Problemi da risolvere:
**A)** Nel brano su Bengasi, in quale stato si trova la facciata della cattedrale?
**B)** Duplica dal brano su Bengasi tutto il testo che va da "Gli australiani si" giù fino a "di ubriachezza ripugnante.".

La
guerra, in apparenza, ha lasciati pochi segni. Esternamente,
le case, si presentano bene, ma internamente quale disastro!
Negozi svaligiati, mobili fracassati, merce gettata a
terra e calpestata mista alle più sconce immondizie.
Gli australiani si sono creati una fama imperitura di
barbari alcolizzati. Mi raccontano, tra l’altro,
che per aprire le saracinesche dei negozi vi attaccavano
un cavo d’acciaio agganciato ad un trattore che
partiva, trascinandosi dietro la saracinesca con pezzi
di muro.
Bengasi è stato il luogo di baldoria delle orde
inglesi ed australiane. Qui si alternavano i reparti,
che vi vivevano, per i pochi giorni di permanenza, in
stato di ubriachezza ripugnante.
Cose indegne di un esercito civile.
Usciamo da Bengasi disgustati e con propositi poco benevoli
verso gli australiani.
Prima di lasciare la città facciamo una capatina
sul lungomare e visitiamo la magnifica cattedrale. Ha
la facciata tutta bucherellata dalle schegge.

Dati esercizio:
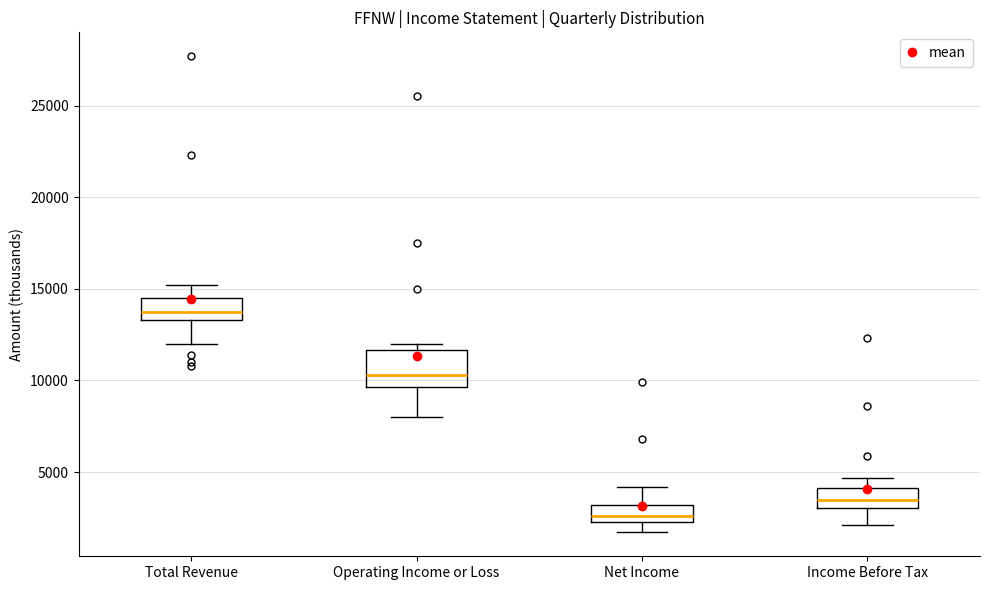

Where does the upper whisker of the box for Income Before Tax end on the y-axis? The values are not printed on the chart, so give them approximately, as read against the axis.

4500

Soluzioni di seguito:
**A)** È tutta bucherellata dalle schegge.

**B)**
Gli australiani si sono creati una fama imperitura di
barbari alcolizzati. Mi raccontano, tra l’altro,
che per aprire le saracinesche dei negozi vi attaccavano
un cavo d’acciaio agganciato ad un trattore che
partiva, trascinandosi dietro la saracinesca con pezzi
di muro.
Bengasi è stato il luogo di baldoria delle orde
inglesi ed australiane. Qui si alternavano i reparti,
che vi vivevano, per i pochi giorni di permanenza, in
stato di ubriachezza ripugnante.